精神疾患に見える発達障害シリーズ②

 強迫性障害に見えるADHDやAS

 ASとジャイアン型ADHDにはそれぞれ特有の強迫症状や強迫的傾向があり、見かけは「強迫性障害」となるが、特にASの場合ケアとしての「認知行動療法」が逆効果になる場合がある点で注意が必要だ。

 ASの強迫症状はASの自閉的なこだわりとしての場合と二次障害の場合があるが、いずれも「皮膚感覚の延長線上」という特徴があり、「身体的な違和感」「穢れた感じ」という様に体験されるため、本人が「不合理」と感じることは少ない。

 対してジャイアンの強迫症状は一種「抽象的」で、ガスの元栓確認とか、「車で運転中何かを踏みつけた」とか、「全部確認しておきたい」といった強迫的不安を背景にすることが多い。こちらは本人も「不合理」と頭では分かる。

 表面だけ見るとASの場合は統合失調症と間違えられやすく、ジャイアンの場合はいわゆる「強迫性障害」と診断されるだろう。

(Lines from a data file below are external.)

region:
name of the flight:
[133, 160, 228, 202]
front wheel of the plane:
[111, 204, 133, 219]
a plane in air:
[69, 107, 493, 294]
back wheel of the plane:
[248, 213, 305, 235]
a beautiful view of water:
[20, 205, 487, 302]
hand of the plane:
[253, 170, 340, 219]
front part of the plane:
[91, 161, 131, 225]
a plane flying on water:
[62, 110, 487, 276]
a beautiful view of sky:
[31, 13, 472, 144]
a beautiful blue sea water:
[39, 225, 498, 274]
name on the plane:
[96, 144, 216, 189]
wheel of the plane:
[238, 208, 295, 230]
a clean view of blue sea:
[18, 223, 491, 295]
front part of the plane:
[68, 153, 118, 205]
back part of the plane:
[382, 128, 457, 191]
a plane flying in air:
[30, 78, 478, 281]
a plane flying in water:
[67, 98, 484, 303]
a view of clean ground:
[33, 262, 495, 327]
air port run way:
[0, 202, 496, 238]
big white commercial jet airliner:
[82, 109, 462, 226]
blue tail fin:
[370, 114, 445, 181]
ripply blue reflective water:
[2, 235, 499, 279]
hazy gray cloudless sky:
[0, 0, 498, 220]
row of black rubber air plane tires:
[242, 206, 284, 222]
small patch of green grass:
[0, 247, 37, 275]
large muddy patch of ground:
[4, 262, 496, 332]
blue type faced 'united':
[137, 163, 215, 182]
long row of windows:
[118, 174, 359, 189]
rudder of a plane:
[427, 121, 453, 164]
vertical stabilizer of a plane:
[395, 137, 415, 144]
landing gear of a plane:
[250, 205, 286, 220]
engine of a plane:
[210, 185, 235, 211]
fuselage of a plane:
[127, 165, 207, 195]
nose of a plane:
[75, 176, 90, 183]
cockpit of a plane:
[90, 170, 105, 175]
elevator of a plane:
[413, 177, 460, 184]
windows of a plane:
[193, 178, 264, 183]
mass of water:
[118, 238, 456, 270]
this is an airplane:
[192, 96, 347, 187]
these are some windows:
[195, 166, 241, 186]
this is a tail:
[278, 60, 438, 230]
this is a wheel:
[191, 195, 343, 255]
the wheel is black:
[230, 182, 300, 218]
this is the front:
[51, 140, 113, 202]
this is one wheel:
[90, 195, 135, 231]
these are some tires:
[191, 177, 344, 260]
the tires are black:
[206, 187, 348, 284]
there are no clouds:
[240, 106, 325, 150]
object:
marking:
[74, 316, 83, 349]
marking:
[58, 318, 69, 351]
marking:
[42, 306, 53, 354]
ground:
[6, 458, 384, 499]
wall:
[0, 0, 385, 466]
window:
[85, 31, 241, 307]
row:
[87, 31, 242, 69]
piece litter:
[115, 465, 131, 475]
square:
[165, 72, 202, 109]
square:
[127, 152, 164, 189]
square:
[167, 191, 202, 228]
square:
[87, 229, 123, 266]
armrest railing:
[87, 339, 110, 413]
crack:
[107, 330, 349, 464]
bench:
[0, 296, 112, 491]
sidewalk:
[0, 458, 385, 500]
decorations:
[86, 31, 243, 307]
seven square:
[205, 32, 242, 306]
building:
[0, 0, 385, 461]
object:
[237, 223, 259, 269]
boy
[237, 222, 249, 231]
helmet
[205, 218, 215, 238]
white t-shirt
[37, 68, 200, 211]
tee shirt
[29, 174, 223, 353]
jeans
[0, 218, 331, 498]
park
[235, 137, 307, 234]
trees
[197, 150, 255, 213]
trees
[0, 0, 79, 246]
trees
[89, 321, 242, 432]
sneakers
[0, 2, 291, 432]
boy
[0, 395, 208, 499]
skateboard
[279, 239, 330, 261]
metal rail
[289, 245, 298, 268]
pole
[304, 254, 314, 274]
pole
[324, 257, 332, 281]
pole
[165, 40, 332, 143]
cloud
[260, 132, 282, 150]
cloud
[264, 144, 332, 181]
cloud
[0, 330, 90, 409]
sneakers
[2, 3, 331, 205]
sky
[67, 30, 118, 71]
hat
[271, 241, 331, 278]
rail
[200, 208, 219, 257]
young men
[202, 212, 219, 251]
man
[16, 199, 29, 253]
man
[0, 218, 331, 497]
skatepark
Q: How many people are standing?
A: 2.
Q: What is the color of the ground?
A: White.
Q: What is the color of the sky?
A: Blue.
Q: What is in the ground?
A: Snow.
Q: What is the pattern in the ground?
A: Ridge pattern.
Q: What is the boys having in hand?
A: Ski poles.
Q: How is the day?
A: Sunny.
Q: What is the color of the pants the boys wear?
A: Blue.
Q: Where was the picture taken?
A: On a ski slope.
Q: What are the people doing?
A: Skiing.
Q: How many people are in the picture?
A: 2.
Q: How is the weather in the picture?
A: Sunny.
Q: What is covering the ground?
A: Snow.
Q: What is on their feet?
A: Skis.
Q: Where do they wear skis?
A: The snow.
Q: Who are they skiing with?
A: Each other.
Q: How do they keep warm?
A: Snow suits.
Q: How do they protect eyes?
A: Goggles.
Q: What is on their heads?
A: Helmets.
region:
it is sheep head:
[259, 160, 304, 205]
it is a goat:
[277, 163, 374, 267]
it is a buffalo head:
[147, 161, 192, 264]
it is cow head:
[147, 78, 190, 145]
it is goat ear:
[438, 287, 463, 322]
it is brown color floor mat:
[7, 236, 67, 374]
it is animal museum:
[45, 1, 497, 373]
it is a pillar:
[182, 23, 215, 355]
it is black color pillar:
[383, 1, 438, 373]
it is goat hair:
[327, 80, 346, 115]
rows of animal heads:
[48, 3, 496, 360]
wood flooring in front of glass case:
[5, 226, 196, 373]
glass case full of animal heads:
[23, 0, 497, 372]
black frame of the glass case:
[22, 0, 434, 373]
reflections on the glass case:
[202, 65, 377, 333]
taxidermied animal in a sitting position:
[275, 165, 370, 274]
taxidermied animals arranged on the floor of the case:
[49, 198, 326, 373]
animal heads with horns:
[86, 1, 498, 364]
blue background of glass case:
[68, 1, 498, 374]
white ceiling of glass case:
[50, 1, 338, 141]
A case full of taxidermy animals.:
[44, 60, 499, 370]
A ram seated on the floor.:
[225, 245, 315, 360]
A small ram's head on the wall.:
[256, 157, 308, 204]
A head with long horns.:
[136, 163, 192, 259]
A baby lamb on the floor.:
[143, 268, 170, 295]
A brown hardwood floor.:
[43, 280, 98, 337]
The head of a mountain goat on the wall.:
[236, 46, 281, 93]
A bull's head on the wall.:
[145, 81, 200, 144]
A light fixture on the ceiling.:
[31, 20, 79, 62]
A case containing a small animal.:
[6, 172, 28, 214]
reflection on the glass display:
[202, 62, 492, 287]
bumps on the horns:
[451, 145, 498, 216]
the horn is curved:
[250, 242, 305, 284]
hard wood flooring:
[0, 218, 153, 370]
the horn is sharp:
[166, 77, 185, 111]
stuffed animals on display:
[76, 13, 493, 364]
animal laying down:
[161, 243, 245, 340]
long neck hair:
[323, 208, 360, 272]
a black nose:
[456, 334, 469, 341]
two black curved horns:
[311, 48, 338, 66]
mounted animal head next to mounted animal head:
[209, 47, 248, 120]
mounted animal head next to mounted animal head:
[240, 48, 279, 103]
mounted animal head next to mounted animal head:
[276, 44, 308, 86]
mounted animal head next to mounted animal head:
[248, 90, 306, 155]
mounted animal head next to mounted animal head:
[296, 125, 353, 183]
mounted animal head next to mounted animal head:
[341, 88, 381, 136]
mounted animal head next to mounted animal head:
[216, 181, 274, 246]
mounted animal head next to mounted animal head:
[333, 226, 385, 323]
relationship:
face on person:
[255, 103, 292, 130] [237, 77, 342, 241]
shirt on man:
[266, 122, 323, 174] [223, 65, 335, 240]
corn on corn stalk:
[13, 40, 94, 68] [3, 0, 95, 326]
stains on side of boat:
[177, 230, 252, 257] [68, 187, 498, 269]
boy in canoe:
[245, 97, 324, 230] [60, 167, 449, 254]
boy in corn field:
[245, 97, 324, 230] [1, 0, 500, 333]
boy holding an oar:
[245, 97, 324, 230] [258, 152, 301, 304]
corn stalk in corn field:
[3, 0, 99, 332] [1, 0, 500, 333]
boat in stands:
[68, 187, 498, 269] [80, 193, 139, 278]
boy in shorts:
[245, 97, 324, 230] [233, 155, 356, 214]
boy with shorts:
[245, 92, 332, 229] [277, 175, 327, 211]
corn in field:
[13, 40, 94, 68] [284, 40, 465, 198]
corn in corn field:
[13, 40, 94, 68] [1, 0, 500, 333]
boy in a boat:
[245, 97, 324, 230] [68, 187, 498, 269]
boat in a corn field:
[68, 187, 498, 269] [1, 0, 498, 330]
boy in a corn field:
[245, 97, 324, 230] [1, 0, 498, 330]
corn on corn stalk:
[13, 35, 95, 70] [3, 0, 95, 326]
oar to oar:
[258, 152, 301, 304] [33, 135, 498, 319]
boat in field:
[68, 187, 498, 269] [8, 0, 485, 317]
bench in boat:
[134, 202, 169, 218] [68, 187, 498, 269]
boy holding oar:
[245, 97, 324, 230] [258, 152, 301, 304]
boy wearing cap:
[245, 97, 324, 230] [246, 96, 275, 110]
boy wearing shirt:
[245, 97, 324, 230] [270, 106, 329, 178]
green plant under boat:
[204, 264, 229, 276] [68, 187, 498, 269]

 ここで重要なのは、ASの場合、厳しい行動療法が裏目に出ることがあることだ。あるASのケースは、思春期後半に受けた厳しい行動療法を「大人のいじめに遭った」と表現して、その後の人生でうまく行かないことがあるたびに、「あの時の体験のせい」という話になる。ASの場合は注意しないと「取り返しのつかないトラウマにしかならない」ことが重要だ。

 鑑別はいずれも、他のASやADHDとしての認知と行動の特徴を調べれば分かる。ジャイアンは片付けは出来ることも多いが、状況認知の不器用さや思い込みの激しさは明らかにADHDなので、除外はそれほど困難ではないと思う。

 ASやADHDの場合は、炭酸リチウムが有効なことが多い。